**課題項目 1:** 記録のすべての行を、一字も変えずにそのまま引用せよ。
**課題項目 2:** 映画〔My Sister's Keeper〕評の抜粋について、最後の文の後から続きを書け。

**抜粋本文:**
·····

二人の共作〔グロリア〕は、兎に角、スピード感溢れる、カッコイイ映画だった。

打って変わって、本作は両親の片鱗を微塵も感じさせない、
押さえた静かな映画。
泣き所たっぷりで、ティッシュが必携との触れ込みだが、さて如何か?

『アナ』は白血病の姉『ケイト』のドナーとされるべく、
体外受精卵子を選別された末に生まれて来た。
”臍帯血””血液””骨髄”等、様々な提供を受け入れてきたが、
13歳になった時に『腎臓』の移植を求められ、
それを拒否するために両親を相手に訴訟を起こす。

主な登場人物は、他に『母(キャメロン・ディアス)』『父』『兄』、
そして『母の妹』。
映画は主要人物各人のモノローグから始まる。
カットバックを併用して、こと此処に到った経緯が語られる。

時代は経年になっておらず、話者もころころと変わるのだが、
監督の手腕だろう、違和感無く時系列化できる。

原題の〔My Sister's Keeper〕の方が、
(当たり前だが)内容を体現して絶妙だが、
『母』以外の登場人物は、力点が分散して、存在感は希薄である。
登場人物に感情移入できず、何と無く引いた目で見てしまう。

『アナ』は自分の存在意義に深く懊悩するわけではない。

·····

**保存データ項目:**
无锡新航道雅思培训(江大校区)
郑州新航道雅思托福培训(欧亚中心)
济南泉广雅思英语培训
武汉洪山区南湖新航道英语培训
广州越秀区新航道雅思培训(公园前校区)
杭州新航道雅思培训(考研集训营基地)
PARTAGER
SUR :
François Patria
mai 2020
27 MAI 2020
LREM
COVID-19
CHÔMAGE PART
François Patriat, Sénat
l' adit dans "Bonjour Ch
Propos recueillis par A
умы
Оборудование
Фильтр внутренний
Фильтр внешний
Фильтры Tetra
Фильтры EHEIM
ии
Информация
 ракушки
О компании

·····

**解答欄 1:**
无锡新航道雅思培训(江大校区)
郑州新航道雅思托福培训(欧亚中心)
济南泉广雅思英语培训
武汉洪山区南湖新航道英语培训
广州越秀区新航道雅思培训(公园前校区)
杭州新航道雅思培训(考研集训营基地)
PARTAGER
SUR :
François Patria
mai 2020
27 MAI 2020
LREM
COVID-19
CHÔMAGE PART
François Patriat, Sénat
l' adit dans "Bonjour Ch
Propos recueillis par A
умы
Оборудование
Фильтр внутренний
Фильтр внешний
Фильтры Tetra
Фильтры EHEIM
ии
Информация
 ракушки
О компании

**解答欄 2:**
また両親も、彼女を生んだ経緯を不自然にはとらえていないようで、
一般の感情からすると違和感が残る。
それとも、追い詰められた人間は、皆こうなってしまうのだろうか。

唯一『キャメロン・ディアス』のみが、
『ケイト』のために自分の職を含む全てを擲ち、
家族にもそれを強要する”Keeper”としての存在を体現する熱演である。

正直言って、観終わっても、涙の一筋も流れなかった。
泣かせる仕掛けは満載だが、最後まで醒めた目で見てしまった。

とは言うものの、映画の出来自体は悪くない。
移り行く四季の描写も素晴しい。
何よりも、死の淵にいる『ケイト』を、本人の希望で浜辺に連れ出し、
家族揃って半日を過ごすシーンは悲しくも美しいし、素晴しい。
勿論、”Keeper”である『母』は最初反対するのだが、
それを振り切る『父』が、本作中唯一見せた存在感の場面でもあった。